Other antihistamines may be possible but cetrizine/ piriton tends to be cheap and tolerated by most. Not all though so do take photos of what your skin does to show to your oncologist. It will help them to work out what can be done to make chemo more bearable for you. Might be worth contacting Sam as she has a similar face reaction to the same drug and may be able to give you tips on what she has found helpful so you can ask your hospital if it might work for you.
Hope you can find something that helps you soon.
Do try and keep yourself hydrated, try and keep your skin in the best condition you can as both forms of paxitaxel can dry your skin out to the hilt.
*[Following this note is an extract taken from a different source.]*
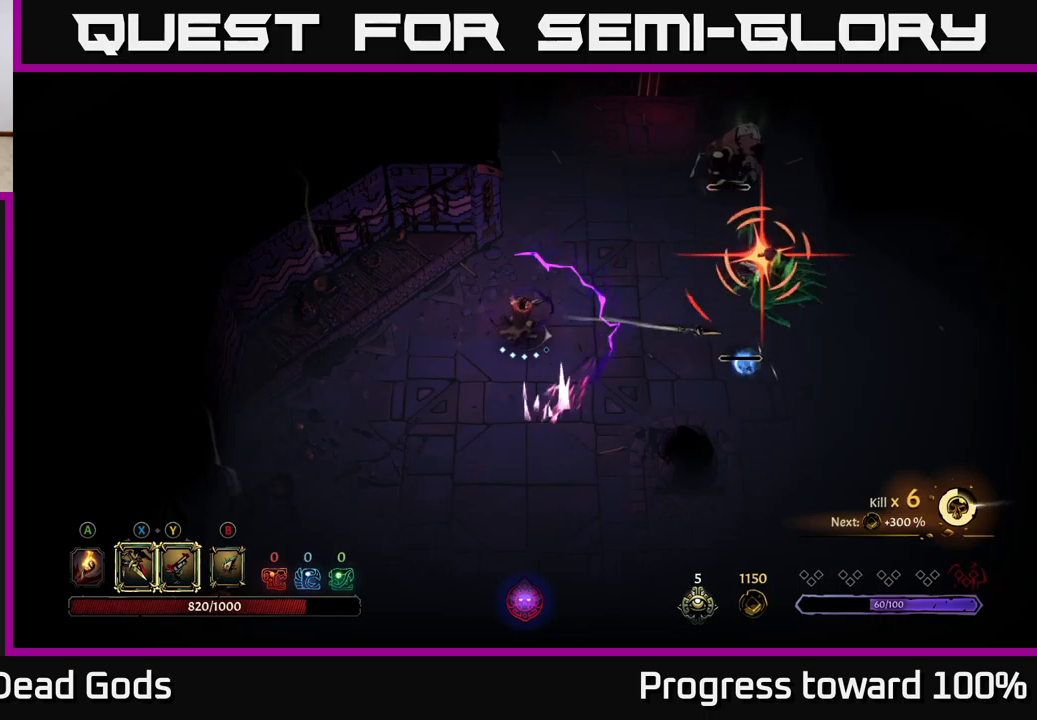
{"buttons": [], "left_stick": "up-right", "right_stick": "center", "events": [[84, "left_stick", "up-right"], [167, "X", "down"], [234, "X", "up"]]}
Very dry skin is more likely to rebel.
I have the steroids as a pre treatment and two days of 2 x dexamethasone twice a day on days 2 & 3, this cycle they’ve also prescribed 1 x dexamethasone for days 4 & 5. I had prednisolone after a delayed reaction to CT contrast dye and it gave me thrush down below 
I’m trying to see if I can manage the reaction on non drowsy antihistamines until after lunch then move onto the hard core stuff this afternoon. That way I know I’ll have more chance of making my child’s party. They’re doing Go Ape type stuff and I’ll be taking a comfy camping chair and blanket with me so I just have to manage the journey, eat cake and get home again.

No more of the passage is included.